Document excerpt:
# # #
<?xml version="1.0" encoding="utf-8"?>
<!DOCTYPE rfc SYSTEM 'rfc2629.dtd' [
<!ENTITY rfc2119 PUBLIC '' 'http://xml.resource.org/public/rfc/bibxml/reference.RFC.2119.xml'>
<!ENTITY rfc6716 PUBLIC '' 'http://xml.resource.org/public/rfc/bibxml/reference.RFC.6716.xml'>
<!ENTITY rfc7845 PUBLIC '' 'http://xml.resource.org/public/rfc/bibxml/reference.RFC.7845.xml'>
]>
<?rfc toc="yes" symrefs="yes" ?>

<rfc ipr="trust200902" category="std" docName="draft-ietf-codec-ambisonics-00">

<front>
<title abbrev="Opus Ambisonics">Ambisonics in an Ogg Opus Container</title>
<author initials="M.G." surname="Graczyk" fullname="Michael Graczyk">
<organization>Google Inc.</organization>
<address>
<postal>
<street>1600 Amphitheatre Parkway</street>
<city>Mountain View</city>
<region>CA</region>
<code>94043</code>
<country>USA</country>
</postal>
<email>mgraczyk@google.com</email>
</address>
</author>

<date day="19" month="July" year="2016"/>
<area>RAI</area>
<workgroup>codec</workgroup>

<abstract>
<t>
This document defines an extension to the Ogg format to encapsulate
 ambisonics coded using the Opus audio codec.
# # #
Job 1: Can you retype the rows exactly, covering the stretch from their first line through the line containing "well as kind"?
Job 2: How would the ambisonics-in-Ogg-Opus draft go on? Write what comes next.
The rows have nothing to do with the Ogg Opus ambisonics draft.
# # #
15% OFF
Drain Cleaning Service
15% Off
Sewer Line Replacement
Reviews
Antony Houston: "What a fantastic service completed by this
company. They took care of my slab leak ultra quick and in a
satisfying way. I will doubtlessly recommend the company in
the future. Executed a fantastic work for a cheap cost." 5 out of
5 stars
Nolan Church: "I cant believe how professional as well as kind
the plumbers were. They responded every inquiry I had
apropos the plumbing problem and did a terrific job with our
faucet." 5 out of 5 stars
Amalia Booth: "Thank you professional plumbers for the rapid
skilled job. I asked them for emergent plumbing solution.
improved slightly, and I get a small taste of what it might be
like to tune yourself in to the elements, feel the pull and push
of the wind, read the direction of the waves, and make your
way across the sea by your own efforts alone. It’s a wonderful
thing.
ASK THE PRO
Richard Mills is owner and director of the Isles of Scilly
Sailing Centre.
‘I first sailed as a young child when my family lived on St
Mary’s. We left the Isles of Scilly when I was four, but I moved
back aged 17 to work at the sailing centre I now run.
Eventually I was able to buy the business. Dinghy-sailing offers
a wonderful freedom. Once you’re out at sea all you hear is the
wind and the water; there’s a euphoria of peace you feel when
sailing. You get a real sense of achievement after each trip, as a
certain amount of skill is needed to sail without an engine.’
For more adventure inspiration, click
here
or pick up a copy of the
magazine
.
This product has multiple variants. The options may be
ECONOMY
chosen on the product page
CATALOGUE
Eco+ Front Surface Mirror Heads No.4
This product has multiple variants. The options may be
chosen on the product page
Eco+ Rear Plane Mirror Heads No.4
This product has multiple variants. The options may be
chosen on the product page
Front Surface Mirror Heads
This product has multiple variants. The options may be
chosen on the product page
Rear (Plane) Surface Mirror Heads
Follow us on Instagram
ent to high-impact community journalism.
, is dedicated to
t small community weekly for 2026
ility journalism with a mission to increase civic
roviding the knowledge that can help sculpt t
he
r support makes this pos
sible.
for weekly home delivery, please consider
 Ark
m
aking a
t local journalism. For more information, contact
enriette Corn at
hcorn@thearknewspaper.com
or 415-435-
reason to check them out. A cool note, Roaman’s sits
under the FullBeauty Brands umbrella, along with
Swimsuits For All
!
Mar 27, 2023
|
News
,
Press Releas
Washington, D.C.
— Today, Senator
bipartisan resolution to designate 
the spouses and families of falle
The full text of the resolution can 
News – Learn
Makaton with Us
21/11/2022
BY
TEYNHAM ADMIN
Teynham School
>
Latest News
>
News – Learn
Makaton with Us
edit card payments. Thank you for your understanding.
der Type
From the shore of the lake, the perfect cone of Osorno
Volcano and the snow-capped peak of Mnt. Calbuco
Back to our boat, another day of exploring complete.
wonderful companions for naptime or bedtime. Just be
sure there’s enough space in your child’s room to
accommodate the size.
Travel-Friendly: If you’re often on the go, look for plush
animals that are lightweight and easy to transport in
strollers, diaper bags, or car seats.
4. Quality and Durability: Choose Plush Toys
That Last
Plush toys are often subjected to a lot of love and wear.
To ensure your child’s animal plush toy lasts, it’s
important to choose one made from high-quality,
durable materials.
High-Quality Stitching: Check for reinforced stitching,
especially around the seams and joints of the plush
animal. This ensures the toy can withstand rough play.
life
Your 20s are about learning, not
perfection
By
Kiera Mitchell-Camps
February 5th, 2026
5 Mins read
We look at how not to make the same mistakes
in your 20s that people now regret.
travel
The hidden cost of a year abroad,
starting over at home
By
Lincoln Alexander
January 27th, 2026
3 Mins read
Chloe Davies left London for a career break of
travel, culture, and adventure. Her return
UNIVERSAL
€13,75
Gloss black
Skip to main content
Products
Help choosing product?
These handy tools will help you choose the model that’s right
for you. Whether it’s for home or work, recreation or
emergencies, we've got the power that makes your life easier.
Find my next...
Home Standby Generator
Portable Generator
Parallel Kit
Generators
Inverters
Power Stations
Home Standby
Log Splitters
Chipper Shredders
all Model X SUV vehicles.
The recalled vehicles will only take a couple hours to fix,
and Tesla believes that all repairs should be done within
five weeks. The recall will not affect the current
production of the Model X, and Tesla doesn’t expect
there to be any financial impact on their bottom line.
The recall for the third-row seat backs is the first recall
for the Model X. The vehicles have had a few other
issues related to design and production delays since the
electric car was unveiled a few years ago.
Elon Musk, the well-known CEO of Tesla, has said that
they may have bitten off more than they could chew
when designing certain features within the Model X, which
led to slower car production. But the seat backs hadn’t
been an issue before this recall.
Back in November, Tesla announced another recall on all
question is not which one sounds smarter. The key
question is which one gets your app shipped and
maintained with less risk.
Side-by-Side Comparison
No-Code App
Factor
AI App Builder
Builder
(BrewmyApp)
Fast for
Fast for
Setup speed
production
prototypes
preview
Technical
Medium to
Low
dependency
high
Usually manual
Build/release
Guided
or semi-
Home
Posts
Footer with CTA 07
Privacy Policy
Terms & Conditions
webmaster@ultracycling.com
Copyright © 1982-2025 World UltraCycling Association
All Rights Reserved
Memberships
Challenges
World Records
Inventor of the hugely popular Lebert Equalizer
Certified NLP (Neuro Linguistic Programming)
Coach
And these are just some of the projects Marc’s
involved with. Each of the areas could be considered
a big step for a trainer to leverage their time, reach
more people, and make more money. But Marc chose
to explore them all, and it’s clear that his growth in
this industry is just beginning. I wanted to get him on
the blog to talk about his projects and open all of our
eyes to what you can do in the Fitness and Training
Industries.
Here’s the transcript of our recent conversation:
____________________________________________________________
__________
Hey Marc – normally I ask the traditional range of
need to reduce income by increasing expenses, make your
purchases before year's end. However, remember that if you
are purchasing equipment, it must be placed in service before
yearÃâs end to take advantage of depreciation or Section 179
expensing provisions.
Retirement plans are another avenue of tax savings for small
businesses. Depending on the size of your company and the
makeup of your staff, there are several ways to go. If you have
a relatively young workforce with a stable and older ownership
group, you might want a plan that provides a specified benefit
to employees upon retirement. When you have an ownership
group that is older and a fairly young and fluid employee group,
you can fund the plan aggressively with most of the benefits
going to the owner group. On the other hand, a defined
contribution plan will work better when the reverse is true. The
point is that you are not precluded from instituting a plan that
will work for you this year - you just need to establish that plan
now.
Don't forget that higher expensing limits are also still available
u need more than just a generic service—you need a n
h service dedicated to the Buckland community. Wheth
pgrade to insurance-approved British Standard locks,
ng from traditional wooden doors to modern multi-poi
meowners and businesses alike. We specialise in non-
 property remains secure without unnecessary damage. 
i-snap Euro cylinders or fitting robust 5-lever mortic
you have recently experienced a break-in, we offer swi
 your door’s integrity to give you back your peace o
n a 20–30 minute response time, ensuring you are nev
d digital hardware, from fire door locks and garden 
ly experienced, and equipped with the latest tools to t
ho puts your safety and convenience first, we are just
# # #
Response box 1:
15% OFF
Drain Cleaning Service
15% Off
Sewer Line Replacement
Reviews
Antony Houston: "What a fantastic service completed by this
company. They took care of my slab leak ultra quick and in a
satisfying way. I will doubtlessly recommend the company in
the future. Executed a fantastic work for a cheap cost." 5 out of
5 stars
Nolan Church: "I cant believe how professional as well as kind

Response box 2:
</t>
</abstract>
</front>

<middle>
<section anchor="intro" title="Introduction">
<t>
Ambisonics is a representation format for three dimensional sound fields which
 can be used for surround sound and immersive virtual reality playback.
See <xref target="gerzon75"/> and <xref target="daniel04"/> for technical
 details on the ambisonics format.
For the purposes of the this document, ambisonics can be considered a
 multichannel audio stream.
Ogg is a general purpose container, supporting audio, video, and other media.
It can be used to encapsulate audio streams coded using the Opus codec.
See <xref target="RFC6716"/> and <xref target="RFC7845"/> for technical details
 on the Opus codec and its encapsulation in the Ogg container respectively.
</t>

<t>
This document extends the Ogg format by defining a new channel mapping family for
encoding ambisonics. The Ogg Opus format is extended indirectly by adding an
item with value 2 to the IANA "Opus Channel Mapping Families" registry. When
2 is used as the Channel Mapping Family Number in an Ogg stream, the semantic
meaning of the channels in the multichannel Opus stream is the ambisonics layout
defined in this document. This mapping can also be used in other contexts which
make use of the channel mappings defined by the Opus Channel Mapping Families
registry.
</t>
</section>

<section anchor="terminology" title="Terminology">
<t>
The key words "MUST", "MUST NOT", "REQUIRED", "SHALL", "SHALL NOT", "SHOULD",
 "SHOULD NOT", "RECOMMENDED", "NOT RECOMMENDED", "MAY", and "OPTIONAL" in this
 document are to be interpreted as described in <xref target="RFC2119"/>.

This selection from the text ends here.